C'è chi usa la Resistenza per dividere la Chiesa
La Resistenza, insomma, è una cosa seria. E aver visto che il termine è stato di recente scomodato dai soliti gruppuscoli che criticano qualunque cosa dica o faccia Papa Francesco, mi è sembrato un po' esagerato. Di più, del tutto fuori luogo. Nel mirino dei tradizionalisti c'è finito questa volta il Motu Proprio di Francesco Traditionis custodes, con il quale il Papa ha ulteriormente regolamentato l'uso della Messa in latino riformando in parte le precedenti disposizioni di Giovanni Paolo II e Benedetto XVI (1988 e 2007), assegnando maggiori responsabilità ai vescovi diocesani. Un'offensiva scatenata, come al solito, sui social, e sempre come al solito senza un gran successo (basta andare su YouTube per rendersene conto), ma questa volta con l'uso di espressioni forti in gran numero, da «maligno ukaze» a «schiaffo ai suoi predecessori», e chiamando tutti, appunto, alla «resistenza» contro una decisione «che vuole cancellare la tradizione cattolica». Trattando, insomma, Francesco alla stregua di un crudele dittatore, che governa la Chiesa secondo il suo umore.

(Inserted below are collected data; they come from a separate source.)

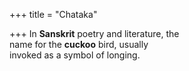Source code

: +++
title = "Chataka"

+++
In **Sanskrit** poetry and literature, the  
name for the **cuckoo** bird, usually  
invoked as a symbol of longing.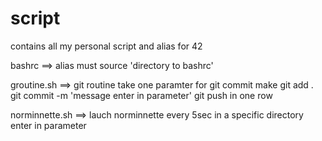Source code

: # script
contains all my personal script and alias for 42

bashrc ==> alias
  must source 'directory to bashrc'
  
groutine.sh ==> git routine
 take one paramter for git commit
 make git add .
      git commit -m 'message enter in parameter'
      git push
    in one row
    
norminnette.sh ==> lauch norminnette every 5sec
  in a specific directory enter in parameter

Le cose, ovviamente, non stanno così. E forse non varrebbe neppure la pena di occuparsi della cosa se non fosse per le mistificazioni che questi gruppi operano di continuo. Intanto, a proposito del Motu Proprio, non dicono che è stato preceduto da una consultazione di tutti i vescovi del mondo, ponendo loro nove domande sull'uso della Messa in latino nelle loro diocesi. E poi, soprattutto, nascondendo quanto scritto da Bergoglio nella lettera che ha accompagnato la pubblicazione del Motu Proprio. In cui ha spiegato che la «possibilità offerta da san Giovanni Paolo II e con magnanimità ancora maggiore da Benedetto XVI al fine di ricomporre l'unità del corpo ecclesiale nel rispetto delle varie sensibilità liturgiche è stata usata per aumentare le distanze, indurire le differenze, costruire contrapposizioni che feriscono la Chiesa e ne frenano il cammino, esponendola al rischio di divisioni... Al pari di Benedetto XVI, anch'io stigmatizzo che «in molti luoghi non si celebri in modo fedele alle prescrizioni del nuovo Messale, ma esso addirittura venga inteso come un'autorizzazione o perfino come un obbligo alla creatività...». Ma non di meno mi rattrista un uso strumentale del Missale Romanum del 1962, sempre di più caratterizzato da un rifiuto crescente non solo della riforma liturgica, ma del Concilio Vaticano II, con l'affermazione infondata e insostenibile che abbia tradito la Tradizione e la "vera Chiesa"». Sono queste le parole di un dittatore?